Photo by Erin Baiano
By Amy Herzog
Directed by Daniel Aukin
Lincoln Center Theater at the Mitzi E. Newhouse, New York
Opening night: April 2, 2012
Amy Herzog’s slice-of-drama drama “4000 Miles” begins when 21-year-old Leo shows up unannounced on his bicycle in the middle of the night at his 91-year-old grandmother’s Greenwich Village apartment and spans the next several weeks during which they become unlikely roommates. Vera Joseph (Mary Louise Wilson) is a crusty but lovable widowed old Commie slowly losing her hearing, her words, her mobility, and her social circle. Leo (Gabriel Ebert) is adrift, estranged from his family back in St. Paul, and reeling from the sudden loss of his best friend Micah, killed in a freak highway accident in the midst of a cross-country bike trip. We also meet Leo’s semi-sort-of-ex-girlfriend Bec (Zoe Winters), an earnest athletic college girl whom Vera insists on referring to as “chubby,” and Amanda (Greta Lee), a bubble-headed teenager Leo picks up in a bar, probably because she reminds him of his adopted Chinese sister.

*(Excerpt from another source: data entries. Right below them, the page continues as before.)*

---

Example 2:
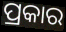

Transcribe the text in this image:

ପ୍ରକାର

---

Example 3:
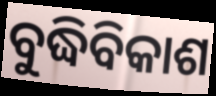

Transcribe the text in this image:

ବୁଦ୍ଧିବିକାଶ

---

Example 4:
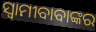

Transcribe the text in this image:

ସ୍ଵାମୀବାବାଙ୍କର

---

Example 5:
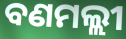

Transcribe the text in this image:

ବଣମଲ୍ଲୀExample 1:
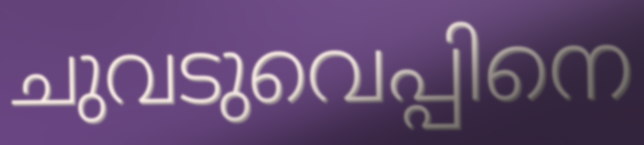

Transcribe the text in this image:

ചുവടുവെപ്പിനെ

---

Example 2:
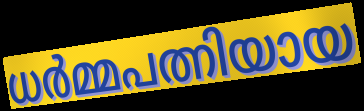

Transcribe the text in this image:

ധർമ്മപത്നിയായ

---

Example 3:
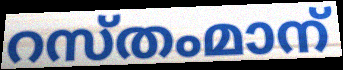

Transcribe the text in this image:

റസ്തംമാന്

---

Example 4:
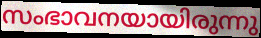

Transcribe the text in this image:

സംഭാവനയായിരുന്നു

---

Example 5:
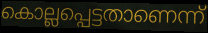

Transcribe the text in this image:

കൊല്ലപ്പെട്ടതാണെന്ന്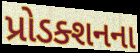
પ્રોડક્શનનાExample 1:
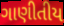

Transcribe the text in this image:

ગાણીતીય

Watching the play, I remained engrossed with the story, the playwright’s choppy, somewhat unpredictable choice of scenes through which the central relationship is revealed, and her lack of insistence that we find the characters likeable. The play doesn’t end so much as stop abruptly, not necessarily a bad thing. I wasn’t so crazy about Daniel Aukin’s direction. Mary Louise Wilson has played old ladies like this for years, and she could play Vera in her sleep. She doesn’t, but her performance depends on patently ladled-on old-lady mannerisms (shuffling walk, stooped shoulders) without the magnificent specificity Wilson brought to playing Big Edie in the musical version of “Grey Gardens.” And I don’t know if it’s the particular challenge of performing on the thrust stage at Lincoln Center Theater’s intimate Mitzi Newhouse, but it seemed ridiculous how rarely the actors made eye contact — Winters in particular virtually never looks at Ebert during the two Leo-and-Bec scenes.

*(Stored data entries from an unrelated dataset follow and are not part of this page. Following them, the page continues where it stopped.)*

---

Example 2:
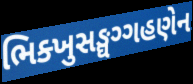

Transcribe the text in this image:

ભિક્ખુસઙ્ઘગ્ગહણેન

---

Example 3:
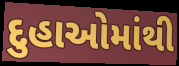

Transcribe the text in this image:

દુહાઓમાંથી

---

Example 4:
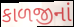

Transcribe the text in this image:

કાળજીનાં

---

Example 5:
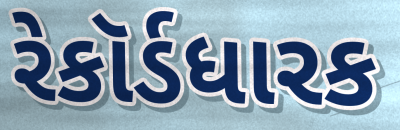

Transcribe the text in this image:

રેકૉર્ડધારક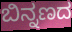
ಬಿನ್ನಣದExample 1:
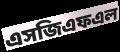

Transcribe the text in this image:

এসজিএফএল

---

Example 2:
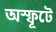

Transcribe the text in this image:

অস্ফূটে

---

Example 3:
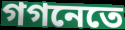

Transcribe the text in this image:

গগনেতে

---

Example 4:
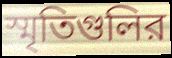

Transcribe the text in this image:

স্মৃতিগুলির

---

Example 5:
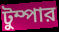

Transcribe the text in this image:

টুম্পার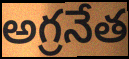
అగ్రనేత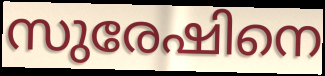
സുരേഷിനെ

Afterward, more things bugged me about the play. The characters seemed generic — not exactly stick figures, more fleshed in than that, but still compendia of buzzwords rather than individualized people. The best-drawn is Leo, in whom Herzog has created a recognizable 21st century character: an idealistic, good-hearted charming young man committed to adventure, blind to his own privilege, resistant to adult responsibility, and oblivious to his impact on others. He’s all about community gardens and reading Rumi poems and maintaining upper-body strength by seeking out the nearest climbing wall, although inevitably the $50 fee comes out of somebody else’s pocket.

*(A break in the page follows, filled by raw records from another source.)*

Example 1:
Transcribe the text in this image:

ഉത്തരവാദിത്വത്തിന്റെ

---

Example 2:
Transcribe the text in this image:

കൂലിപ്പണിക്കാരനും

At first I thought it was commentary on Leo that he instantly refused his grandmother’s offer of a banana because of its excessive carbon footprint but a few minutes later accepts a cup of coffee, even though last time I checked there were no coffee plantations in the West Village. But throughout the play, indications of political sentiment never really push past superficial references. Bec’s declaration “I’ve built houses in Ecuador and taught English in Mali and installed solar panels in Kathmandu” supposedly tells us everything we need to know about her civic-minded values, but those are fill-in-the-blank shorthand expressions. We never learn anything more about what those experiences mean to her. It’s amusing and pertinent to note that New York Jews might view 20th-century communism quite differently than second-generation Chinese immigrants, but Amanda’s extreme reaction to seeing a book about communism on Vera’s bookshelf seemed bogus. And although we know from the Sunday New York Times that Vera is based on the playwright’s own grandmother (Vera also appears in Herzog’s play “After the Revolution”), the fictional Vera mouths only the most general comments about Marx or her late husband’s expertise about Cuba, while her real-life counterpart Leepee Joseph apparently has a detailed engagement with, for instance, Occupy Wall Street.
I suppose it comes down to the difference between playwrights who have political consciousness and those who have no particular politics but borrow the trappings in order to give color to an otherwise conventional living-room drama. I’m thinking of Lisa Kron’s rich and complicated “In the Wake,” whose characters reflected the author’s own spirited, non-dogmatic struggle to make sense of contemporary social issues; portraying their efforts to integrate their beliefs with their social behavior, Kron simultaneously sought out, articulated, and critiqued numerous points along the political spectrum. Herzog looks at politics from the outside. “4000 Miles” is warm-hearted and pleasant but a lesser play for exercising lip service rather than digesting real ideas.